Optimizing Concurrent Processing in Go

Common Approach (Using Channels)

Typically, we use a channel to collect results from multiple goroutines as follows:

package main

import "time"

func handleRequest(req int) int {
    time.Sleep(2 * time.Millisecond)
    return req * 2
}

func requestWithChannel(ch chan<- int, req int) {
	ch <- handleRequest(req)
}

func main() {
	requests := []int{1, 2, 3, 4, 5}
	responses := make([]int, len(requests))
	ch := make(chan int, len(requests))

	for _, req := range requests {
		go requestWithChannel(ch, req)
	}

	for i := range requests {
		responses[i] = <-ch
	}
}

In this code snippet, we have a handleRequest function that simulates processing by sleeping for 2 milliseconds and then returning the input multiplied by 2. We then have a requestWithChannel function that sends the result of handleRequest to a channel. In the main function, we create a channel ch with a buffer size equal to the number of requests. We then iterate over the requests, spawning a goroutine for each request to process it concurrently. Finally, we collect the responses from the channel and print them along with the time taken to process all requests.

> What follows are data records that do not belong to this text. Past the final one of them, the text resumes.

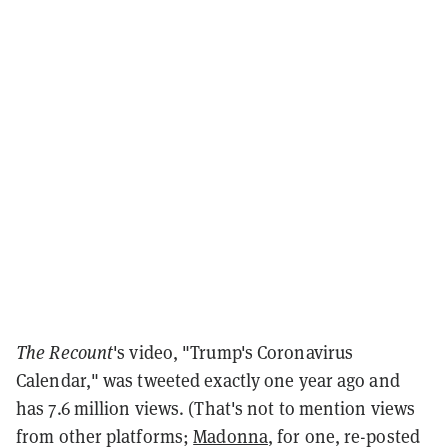
The Recount
's video, "Trump's Coronavirus
Calendar," was tweeted exactly one year ago and
has 7.6 million views. (That's not to mention views
from other platforms;
Madonna
, for one, re-posted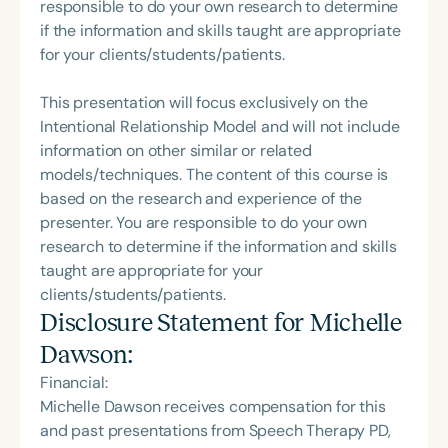
responsible to do your own research to determine
if the information and skills taught are appropriate
for your clients/students/patients.
This presentation will focus exclusively on the
Intentional Relationship Model and will not include
information on other similar or related
models/techniques. The content of this course is
based on the research and experience of the
presenter. You are responsible to do your own
research to determine if the information and skills
taught are appropriate for your
clients/students/patients.
Disclosure Statement for
Michelle
Dawson
:
Financial:
Michelle Dawson receives compensation for this
and past presentations from Speech Therapy PD,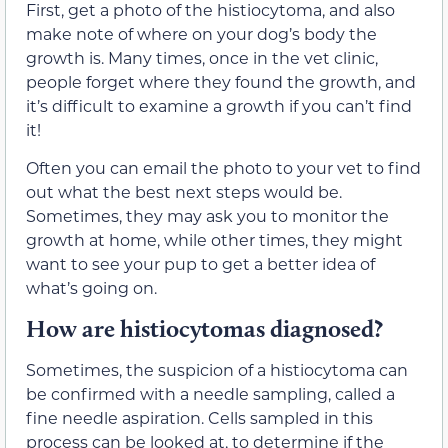
First, get a photo of the histiocytoma, and also
make note of where on your dog’s body the
growth is. Many times, once in the vet clinic,
people forget where they found the growth, and
it’s difficult to examine a growth if you can’t find
it!
Often you can email the photo to your vet to find
out what the best next steps would be.
Sometimes, they may ask you to monitor the
growth at home, while other times, they might
want to see your pup to get a better idea of
what’s going on.
How are histiocytomas diagnosed?
Sometimes, the suspicion of a histiocytoma can
be confirmed with a needle sampling, called a
fine needle aspiration. Cells sampled in this
process can be looked at, to determine if the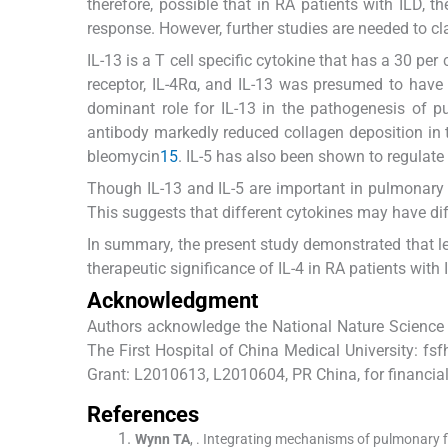
therefore, possible that in RA patients with ILD, t
response. However, further studies are needed to clar
IL-13 is a T cell specific cytokine that has a 30 per
receptor, IL-4Rα, and IL-13 was presumed to have
dominant role for IL-13 in the pathogenesis of p
antibody markedly reduced collagen deposition in
bleomycin
15
. IL-5 has also been shown to regulate
Though IL-13 and IL-5 are important in pulmonary fi
This suggests that different cytokines may have dif
In summary, the present study demonstrated that lev
therapeutic significance of IL-4 in RA patients with 
Acknowledgment
Authors acknowledge the National Nature Science 
The First Hospital of China Medical University: 
Grant: L2010613, L2010604, PR China, for financial
References
Wynn
TA
, .
Integrating mechanisms of pulmonary fi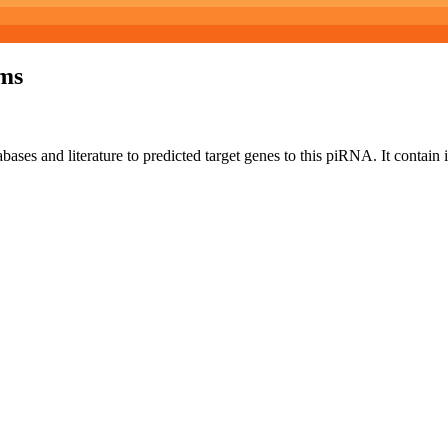
ms
bases and literature to predicted target genes to this piRNA.
It contain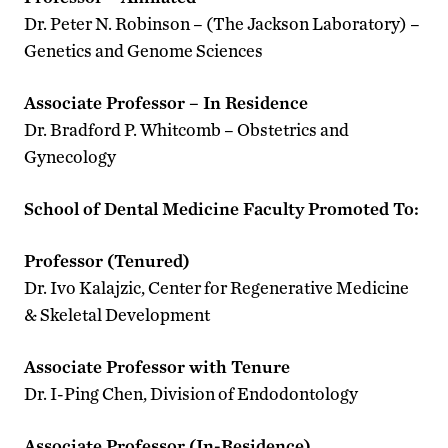
Dr. Peter N. Robinson – (The Jackson Laboratory) –
Genetics and Genome Sciences
Associate Professor – In Residence
Dr. Bradford P. Whitcomb – Obstetrics and
Gynecology
School of Dental Medicine Faculty Promoted To:
Professor (Tenured)
Dr. Ivo Kalajzic, Center for Regenerative Medicine
& Skeletal Development
Associate Professor with Tenure
Dr. I-Ping Chen, Division of Endodontology
Associate Professor (In-Residence)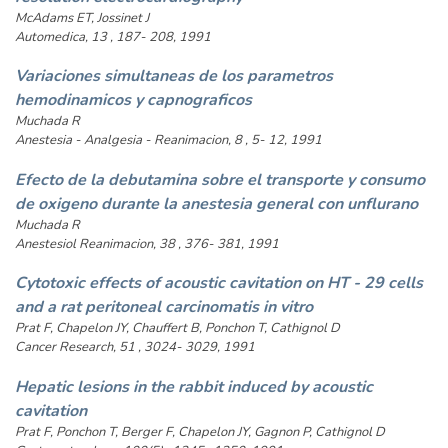
McAdams ET, Jossinet J
Automedica, 13 , 187- 208, 1991
Variaciones simultaneas de los parametros
hemodinamicos y capnograficos
Muchada R
Anestesia - Analgesia - Reanimacion, 8 , 5- 12, 1991
Efecto de la debutamina sobre el transporte y consumo
de oxigeno durante la anestesia general con unflurano
Muchada R
Anestesiol Reanimacion, 38 , 376- 381, 1991
Cytotoxic effects of acoustic cavitation on HT - 29 cells
and a rat peritoneal carcinomatis in vitro
Prat F, Chapelon JY, Chauffert B, Ponchon T, Cathignol D
Cancer Research, 51 , 3024- 3029, 1991
Hepatic lesions in the rabbit induced by acoustic
cavitation
Prat F, Ponchon T, Berger F, Chapelon JY, Gagnon P, Cathignol D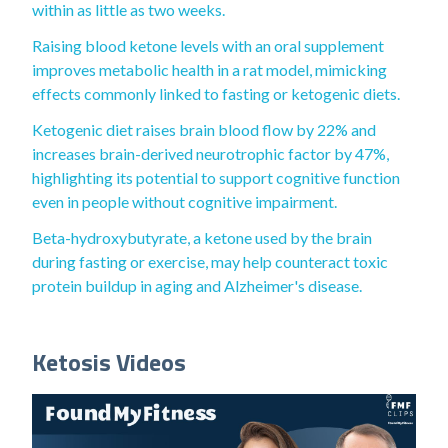
within as little as two weeks.
Raising blood ketone levels with an oral supplement
improves metabolic health in a rat model, mimicking
effects commonly linked to fasting or ketogenic diets.
Ketogenic diet raises brain blood flow by 22% and
increases brain-derived neurotrophic factor by 47%,
highlighting its potential to support cognitive function
even in people without cognitive impairment.
Beta-hydroxybutyrate, a ketone used by the brain
during fasting or exercise, may help counteract toxic
protein buildup in aging and Alzheimer's disease.
Ketosis Videos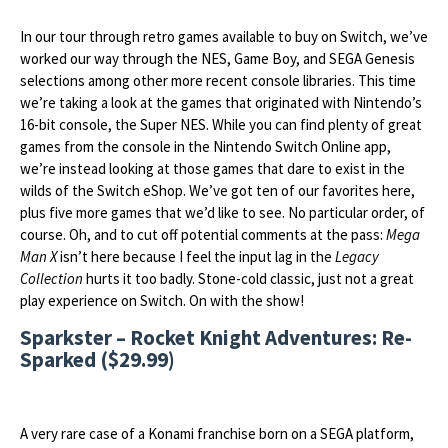
In our tour through retro games available to buy on Switch, we’ve
worked our way through the NES, Game Boy, and SEGA Genesis
selections among other more recent console libraries. This time
we’re taking a look at the games that originated with Nintendo’s
16-bit console, the Super NES. While you can find plenty of great
games from the console in the Nintendo Switch Online app,
we’re instead looking at those games that dare to exist in the
wilds of the Switch eShop. We’ve got ten of our favorites here,
plus five more games that we’d like to see. No particular order, of
course. Oh, and to cut off potential comments at the pass:
Mega
Man X
isn’t here because I feel the input lag in the
Legacy
Collection
hurts it too badly. Stone-cold classic, just not a great
play experience on Switch. On with the show!
Sparkster – Rocket Knight Adventures: Re-
Sparked ($29.99)
A very rare case of a Konami franchise born on a SEGA platform,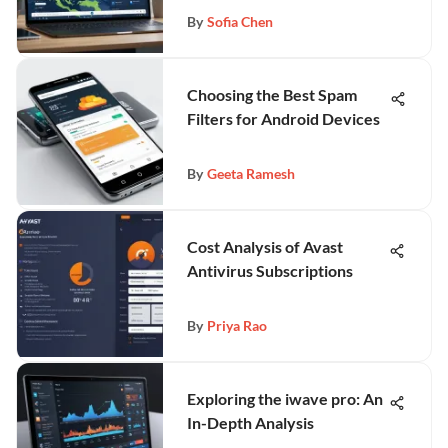
By
Sofia Chen
Choosing the Best Spam
Filters for Android Devices
By
Geeta Ramesh
Cost Analysis of Avast
Antivirus Subscriptions
By
Priya Rao
Exploring the iwave pro: An
In-Depth Analysis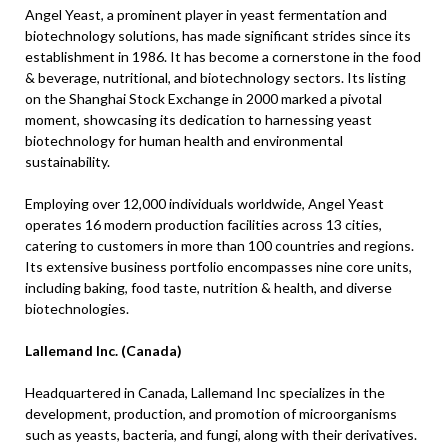
Angel Yeast, a prominent player in yeast fermentation and
biotechnology solutions, has made significant strides since its
establishment in 1986. It has become a cornerstone in the food
& beverage, nutritional, and biotechnology sectors. Its listing
on the Shanghai Stock Exchange in 2000 marked a pivotal
moment, showcasing its dedication to harnessing yeast
biotechnology for human health and environmental
sustainability.
Employing over 12,000 individuals worldwide, Angel Yeast
operates 16 modern production facilities across 13 cities,
catering to customers in more than 100 countries and regions.
Its extensive business portfolio encompasses nine core units,
including baking, food taste, nutrition & health, and diverse
biotechnologies.
Lallemand Inc. (Canada)
Headquartered in Canada, Lallemand Inc specializes in the
development, production, and promotion of microorganisms
such as yeasts, bacteria, and fungi, along with their derivatives.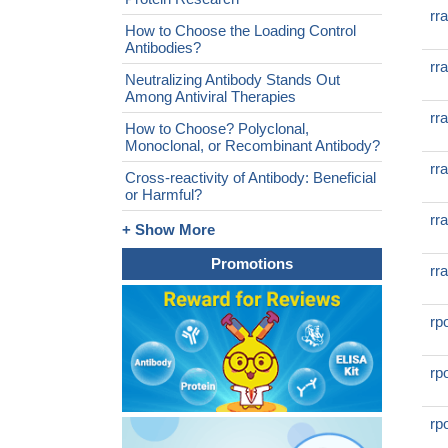
rr
How to Choose the Loading Control
Antibodies?
rr
Neutralizing Antibody Stands Out
Among Antiviral Therapies
rr
How to Choose? Polyclonal,
Monoclonal, or Recombinant Antibody?
rr
Cross-reactivity of Antibody: Beneficial
or Harmful?
rr
+ Show More
Promotions
rr
rp
rp
rp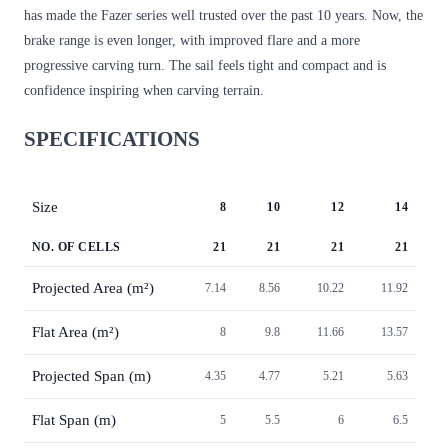
has made the Fazer series well trusted over the past 10 years. Now, the
brake range is even longer, with improved flare and a more
progressive carving turn. The sail feels tight and compact and is
confidence inspiring when carving terrain.
SPECIFICATIONS
Size
8
10
12
14
NO. OF CELLS
21
21
21
21
Projected Area (m²)
7.14
8.56
10.22
11.92
Flat Area (m²)
8
9.8
11.66
13.57
Projected Span (m)
4.35
4.77
5.21
5.63
Flat Span (m)
5
5.5
6
6.5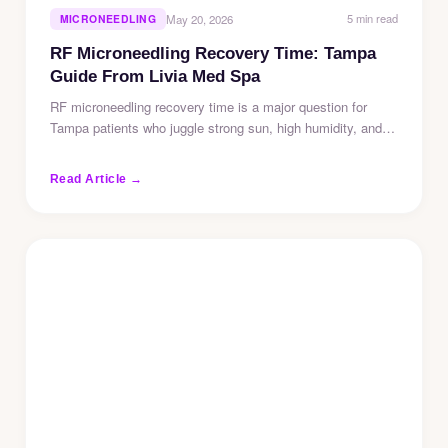
5 min read
MICRONEEDLING
May 20, 2026
RF Microneedling Recovery Time: Tampa
Guide From Livia Med Spa
RF microneedling recovery time is a major question for
Tampa patients who juggle strong sun, high humidity, and…
Read Article →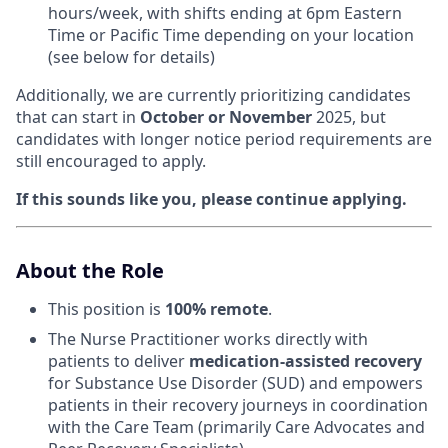
hours/week, with shifts ending at 6pm Eastern
Time or Pacific Time depending on your location
(see below for details)
Additionally, we are currently prioritizing candidates
that can start in
October or November
2025, but
candidates with longer notice period requirements are
still encouraged to apply.
If this sounds like you, please continue applying.
About the Role
This position is
100% remote
.
The Nurse Practitioner works directly with
patients to deliver
medication-assisted recovery
for Substance Use Disorder (SUD) and empowers
patients in their recovery journeys in coordination
with the Care Team (primarily Care Advocates and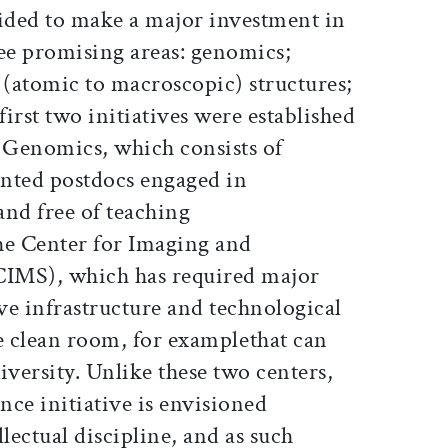
ided to make a major investment in
ree promising areas: genomics;
(atomic to macroscopic) structures;
irst two initiatives were established
r Genomics, which consists of
nted postdocs engaged in
and free of teaching
the Center for Imaging and
CIMS), which has required major
ve infrastructure and technological
e clean room, for examplethat can
iversity. Unlike these two centers,
ce initiative is envisioned
lectual discipline, and as such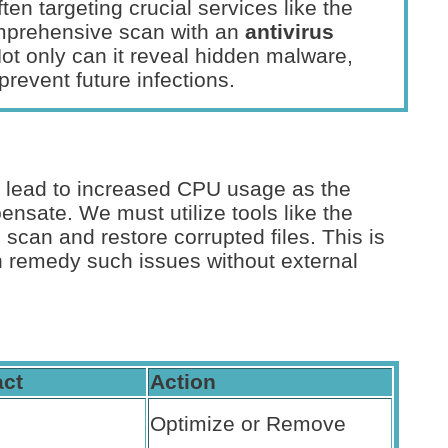
ten targeting crucial services like the
mprehensive scan with an
antivirus
Not only can it reveal hidden malware,
prevent future infections.
an lead to increased CPU usage as the
nsate. We must utilize tools like the
to scan and restore corrupted files. This is
en remedy such issues without external
ct
Action
Optimize or Remove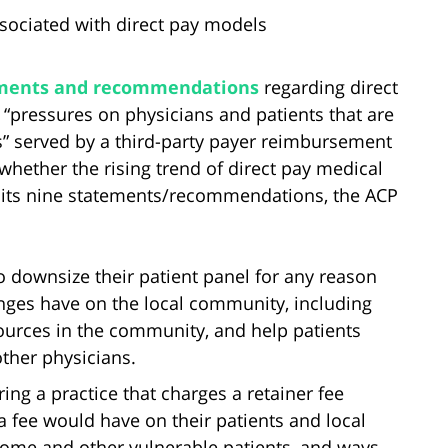
sociated with direct pay models
tements and recommendations
regarding direct
pressures on physicians and patients that are
s” served by a third-party payer reimbursement
hether the rising trend of direct pay medical
ng its nine statements/recommendations, the ACP
o downsize their patient panel for any reason
anges have on the local community, including
sources in the community, and help patients
other physicians.
ing a practice that charges a retainer fee
a fee would have on their patients and local
come and other vulnerable patients, and ways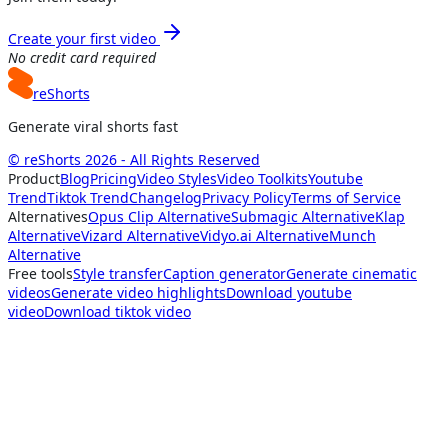
Create your first video
No credit card required
reShorts
Generate viral shorts fast
© reShorts 2026 - All Rights Reserved
Product
Blog
Pricing
Video Styles
Video Toolkits
Youtube
Trend
Tiktok Trend
Changelog
Privacy Policy
Terms of Service
Alternatives
Opus Clip Alternative
Submagic Alternative
Klap
Alternative
Vizard Alternative
Vidyo.ai Alternative
Munch
Alternative
Free tools
Style transfer
Caption generator
Generate cinematic
videos
Generate video highlights
Download youtube
video
Download tiktok video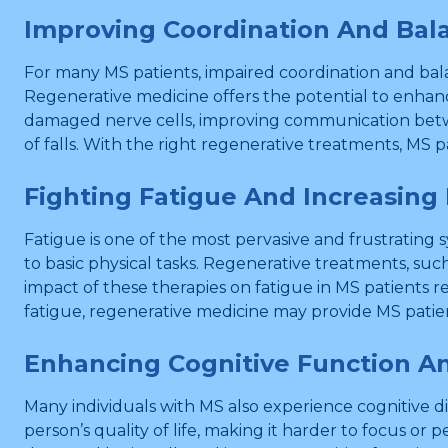
Improving Coordination And Bal
For many MS patients, impaired coordination and bal
Regenerative medicine offers the potential to enhan
damaged nerve cells, improving communication between
of falls. With the right regenerative treatments, MS
Fighting Fatigue And Increasing
Fatigue is one of the most pervasive and frustrating s
to basic physical tasks. Regenerative treatments, su
impact of these therapies on fatigue in MS patients 
fatigue, regenerative medicine may provide MS patien
Enhancing Cognitive Function A
Many individuals with MS also experience cognitive di
person’s quality of life, making it harder to focus or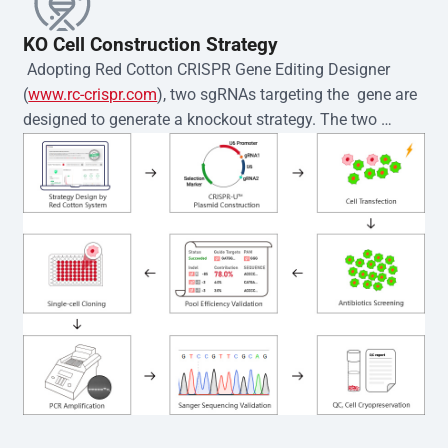
KO Cell Construction Strategy
 Adopting Red Cotton CRISPR Gene Editing Designer 
(
www.rc-crispr.com
), two sgRNAs targeting the  gene are 
designed to generate a knockout strategy. The two 
sgRNA sequences are subsequently cloned into the EZ-
editor™ vector and introduced into  cells via 
electroporation or lentiviral transduction. Single-cell 
clones are then generated using the limiting dilution 
method. Genomic DNA from individual clones is 
subjected to nucleic acid lysis and PCR amplification 
using the EZ-editor™ Monoclone Genotype Validation Kit 
(Cat# YK-MV-1000). The edited loci are further verified by 
Sanger sequencing to confirm the genotype. After 
secondary validation and quality confirmation,  is 
expanded and cryopreserved for downstream 
applications.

This approach works fine for small-scale applications, but it has some drawbacks:

Memory Usage: The channel buffer size must be equal to the number of requests, which can lead to high memory usage for large numbers of requests.
Performance: The overhead of using channels can impact performance, especially when dealing with a large number of requests.

Optimized Approach (Using sync.WaitGroup and Pre-Allocated Slice)

Instead of using a channel, we can pre-allocate a slice and write results directly to it. This reduces memory usage and improves performance.

package main

import (
	"sync"
	"time"
)

func handleRequest(req int) int {
    time.Sleep(2 * time.Millisecond)
    return req * 2
}

func requestEfficiently(wg *sync.WaitGroup, res *int, req int) {
	defer wg.Done()
	*res = handleRequest(req)
}

func main() {
	var wg sync.WaitGroup
	requests := []int{1, 2, 3, 4, 5}
	responses := make([]int, len(requests))

	for i, req := range requests {
		wg.Add(1)
		go requestEfficiently(&wg, &responses[i], req)
	}

	wg.Wait()
}

In this optimized version, we create a slice responses to store the results of processing the requests. We also use a sync.WaitGroup to wait for all goroutines to finish processing before printing the results. The requestEfficiently function takes a pointer to the sync.WaitGroup, a pointer to the result slice, and the request to process. It processes the request, updates the result slice, and signals the sync.WaitGroup that it has finished processing.

This approach has several advantages:

Memory Usage: Pre-allocated slice saves memory, eliminating the need for an intermediate channel.
Performance: Better performance by avoiding the synchronization overhead of channels.
Safe Data Handling: No race conditions, as each goroutine writes to a unique element in the slice.

By replacing channels with a pre-allocated slice and using a sync.WaitGroup, we can optimize concurrent processing in Go, reducing memory usage, improving performance, and ensuring safe data handling. This approach is ideal for scenarios where efficiency and simplicity are key.

Compare Two Solutions

I run both solutions and compare their performance and memory usage for processing 1000000 requests.

processWithChannel Duration:  457.1165	ms
processWithChannel Memory used:  16086 KB

processWithWaitGroup Duration:  333.071167 ms
processWithWaitGroup Memory used:  13529 KB

When Should You Use This Approach?

When you have a list of requests and only need to collect results without sharing data between goroutines.
When optimizing for performance and memory efficiency is a priority.
When you want to avoid the overhead of channels by pre-allocating memory upfront.

However, for complex models like fan-in/fan-out, using channels may still be a better option.